In this lesson we formalized concept generation and trade-off studies as a multi-criteria optimization problem over a finite set of candidate robot designs. We defined design variables, constraints, multi-objective cost functions, normalization procedures, and scalar utilities. Pareto optimality provides a principled way to identify non-dominated concepts, while weighted sums allow designers to encode preferences and rank concepts algorithmically. Practical implementations in Python, C++, Java, and MATLAB/Simulink demonstrate how these ideas integrate into engineering workflows. These tools will be used throughout later design stages, including co-design and prototyping cycles.

13. References

  1. Zadeh, L. A. (1963). Optimality and non-scalar-valued performance criteria. IEEE Transactions on Automatic Control, 8(1), 59–60.

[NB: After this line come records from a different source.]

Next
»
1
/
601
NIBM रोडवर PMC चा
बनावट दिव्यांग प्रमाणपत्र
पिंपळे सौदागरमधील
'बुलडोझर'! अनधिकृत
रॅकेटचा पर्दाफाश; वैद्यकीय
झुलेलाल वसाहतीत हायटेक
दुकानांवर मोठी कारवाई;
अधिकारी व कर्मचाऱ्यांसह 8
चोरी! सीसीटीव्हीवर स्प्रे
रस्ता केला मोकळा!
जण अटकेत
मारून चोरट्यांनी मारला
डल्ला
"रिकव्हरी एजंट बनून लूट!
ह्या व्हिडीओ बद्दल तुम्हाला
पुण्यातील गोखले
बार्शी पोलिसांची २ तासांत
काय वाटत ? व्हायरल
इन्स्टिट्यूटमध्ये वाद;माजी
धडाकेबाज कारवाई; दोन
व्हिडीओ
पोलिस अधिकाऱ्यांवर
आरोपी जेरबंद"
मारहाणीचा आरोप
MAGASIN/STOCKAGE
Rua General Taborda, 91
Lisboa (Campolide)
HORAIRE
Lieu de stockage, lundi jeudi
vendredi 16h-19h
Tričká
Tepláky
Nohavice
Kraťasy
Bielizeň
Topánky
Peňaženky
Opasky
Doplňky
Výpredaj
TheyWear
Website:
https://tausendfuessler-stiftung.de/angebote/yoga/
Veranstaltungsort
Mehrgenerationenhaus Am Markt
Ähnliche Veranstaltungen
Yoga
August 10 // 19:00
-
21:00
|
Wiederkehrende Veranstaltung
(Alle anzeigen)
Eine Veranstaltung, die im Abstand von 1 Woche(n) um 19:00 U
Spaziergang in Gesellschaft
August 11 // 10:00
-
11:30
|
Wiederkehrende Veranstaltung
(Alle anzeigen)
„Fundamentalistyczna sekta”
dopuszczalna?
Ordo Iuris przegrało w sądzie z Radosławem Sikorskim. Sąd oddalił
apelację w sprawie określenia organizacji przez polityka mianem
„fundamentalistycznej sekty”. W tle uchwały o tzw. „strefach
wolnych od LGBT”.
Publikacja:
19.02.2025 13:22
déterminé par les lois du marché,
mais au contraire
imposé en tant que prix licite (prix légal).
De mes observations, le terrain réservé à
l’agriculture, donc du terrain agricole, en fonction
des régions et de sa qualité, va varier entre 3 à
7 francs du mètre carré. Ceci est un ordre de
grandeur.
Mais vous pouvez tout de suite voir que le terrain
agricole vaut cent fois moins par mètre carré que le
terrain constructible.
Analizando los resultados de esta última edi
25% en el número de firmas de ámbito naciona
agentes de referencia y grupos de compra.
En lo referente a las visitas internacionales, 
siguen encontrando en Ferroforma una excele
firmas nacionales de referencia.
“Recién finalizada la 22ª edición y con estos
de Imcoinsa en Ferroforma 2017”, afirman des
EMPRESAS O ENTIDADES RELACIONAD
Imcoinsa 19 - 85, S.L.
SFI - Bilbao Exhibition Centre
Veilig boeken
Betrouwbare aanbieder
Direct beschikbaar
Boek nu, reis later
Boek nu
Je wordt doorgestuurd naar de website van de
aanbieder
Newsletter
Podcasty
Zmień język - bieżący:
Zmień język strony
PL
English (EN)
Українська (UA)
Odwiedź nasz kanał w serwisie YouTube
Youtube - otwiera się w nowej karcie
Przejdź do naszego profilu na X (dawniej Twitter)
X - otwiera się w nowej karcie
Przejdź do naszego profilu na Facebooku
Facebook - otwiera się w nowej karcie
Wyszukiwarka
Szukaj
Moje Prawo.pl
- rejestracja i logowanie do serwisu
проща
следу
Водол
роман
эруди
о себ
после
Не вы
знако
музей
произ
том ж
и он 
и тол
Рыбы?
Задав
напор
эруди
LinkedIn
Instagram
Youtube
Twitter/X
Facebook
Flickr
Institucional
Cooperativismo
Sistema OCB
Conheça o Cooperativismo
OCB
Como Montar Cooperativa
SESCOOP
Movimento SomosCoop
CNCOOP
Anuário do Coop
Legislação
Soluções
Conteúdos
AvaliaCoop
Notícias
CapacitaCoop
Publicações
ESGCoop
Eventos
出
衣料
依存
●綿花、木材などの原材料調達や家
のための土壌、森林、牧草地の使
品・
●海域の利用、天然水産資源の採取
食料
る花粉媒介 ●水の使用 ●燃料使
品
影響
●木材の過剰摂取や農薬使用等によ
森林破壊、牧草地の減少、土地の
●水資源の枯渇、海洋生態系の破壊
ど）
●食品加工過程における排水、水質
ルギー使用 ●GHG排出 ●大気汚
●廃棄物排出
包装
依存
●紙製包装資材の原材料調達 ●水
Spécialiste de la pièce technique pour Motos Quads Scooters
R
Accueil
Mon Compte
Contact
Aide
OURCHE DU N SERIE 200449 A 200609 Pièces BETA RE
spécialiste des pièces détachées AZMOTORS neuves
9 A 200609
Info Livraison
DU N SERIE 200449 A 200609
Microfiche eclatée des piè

  2. Haimes, Y. Y., Lasdon, L. S., & Wismer, D. A. (1971). On a bicriterion formulation of the problems of integrated system identification and system optimization. IEEE Transactions on Systems, Man, and Cybernetics, 1(3), 296–297.
  3. Steuer, R. E. (1977). Multiple criteria optimization: Theory, computation, and application. Naval Research Logistics Quarterly, 24(1), 1–22.
  4. Osyczka, A. (1985). Multicriteria optimization for engineering design. Design Optimization, 1(2), 193–227.
  5. Deb, K., Pratap, A., Agarwal, S., & Meyarivan, T. (2002). A fast and elitist multiobjective genetic algorithm: NSGA-II. IEEE Transactions on Evolutionary Computation, 6(2), 182–197.
  6. Papalambros, P. Y., & Wilde, D. J. (1988). A global criterion method for multiobjective optimization of engineering systems. Journal of Optimization Theory and Applications, 55(3), 479–499.
  7. Marler, R. T., & Arora, J. S. (2004). Survey of multi-objective optimization methods for engineering. Structural and Multidisciplinary Optimization, 26(6), 369–395.
  8. Janson, L., & Papalambros, P. Y. (2014). A scalable method for multiobjective optimization in engineering design. Journal of Mechanical Design, 136(8), 081401.